TASK
Copy out each of the records below word for word, leaving out the pictures.

MATERIAL SUPPLIED

╭──

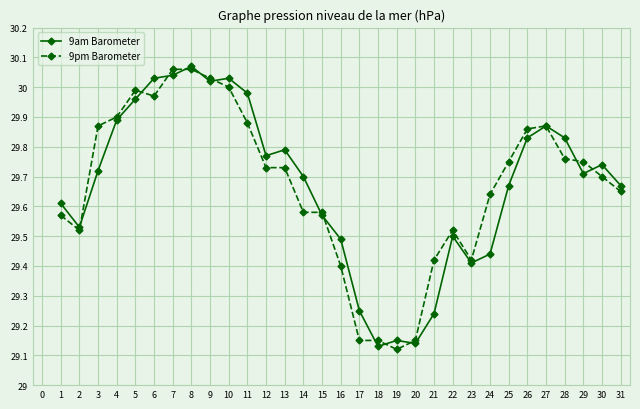

At which category is the sum across all series the highest?

8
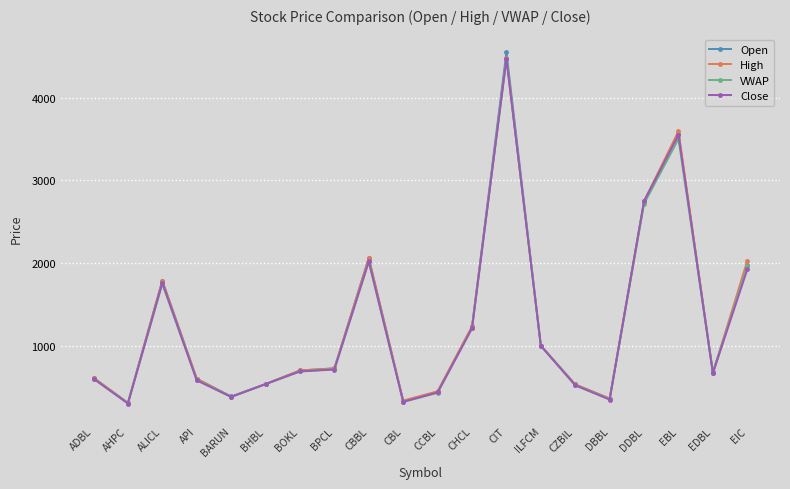

In Close, how many points are lower than both neighbors (excluding endpoints)?

5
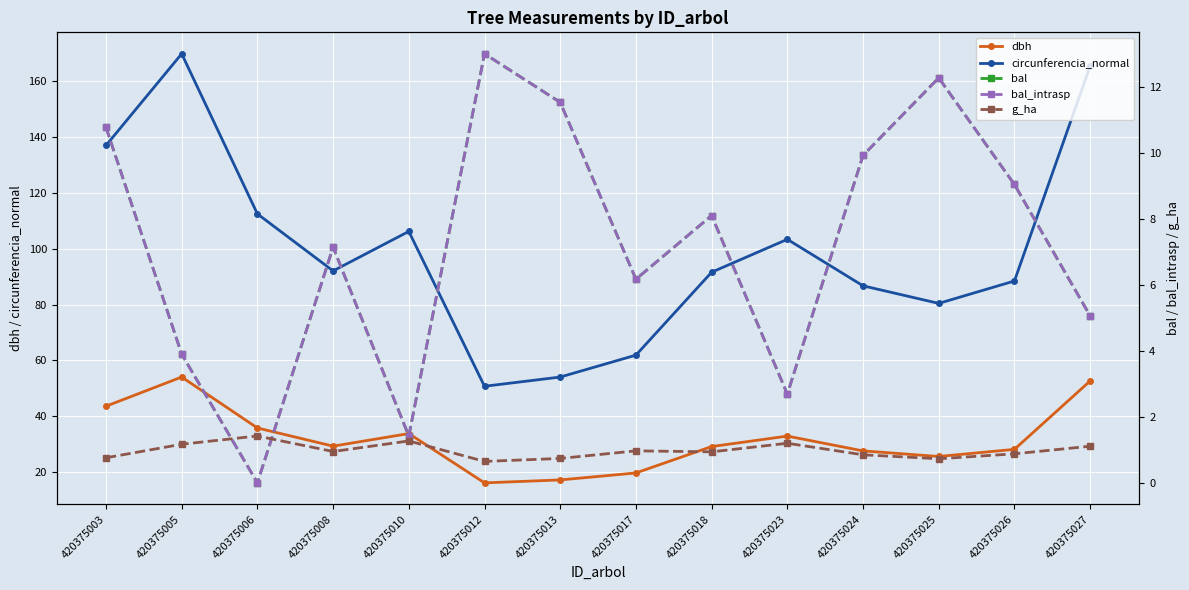

At 420375005, list the series in order from largest to smallest.

circunferencia_normal, dbh, bal, bal_intrasp, g_ha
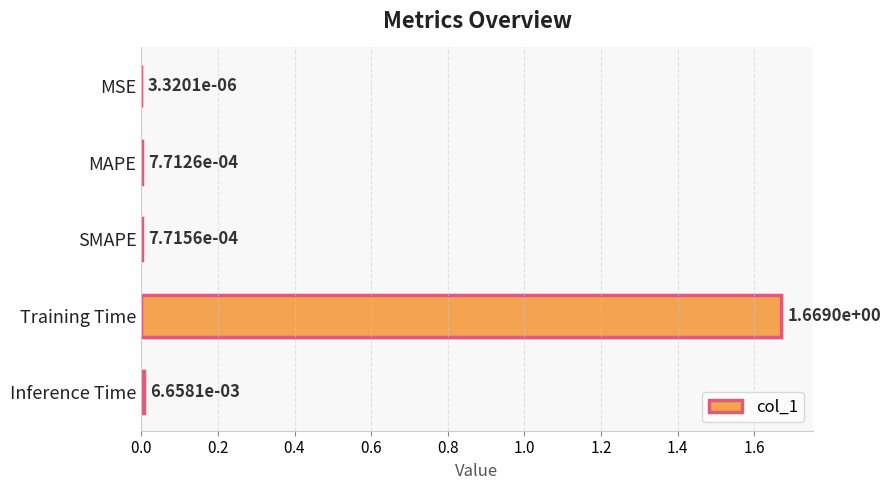

Which has a higher value, Inference Time or SMAPE?

Inference Time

╰──

ANSWER FOR THE TASK
At which category is the sum across all series the highest?

8

In Close, how many points are lower than both neighbors (excluding endpoints)?

5

At 420375005, list the series in order from largest to smallest.

circunferencia_normal, dbh, bal, bal_intrasp, g_ha

Which has a higher value, Inference Time or SMAPE?

Inference Time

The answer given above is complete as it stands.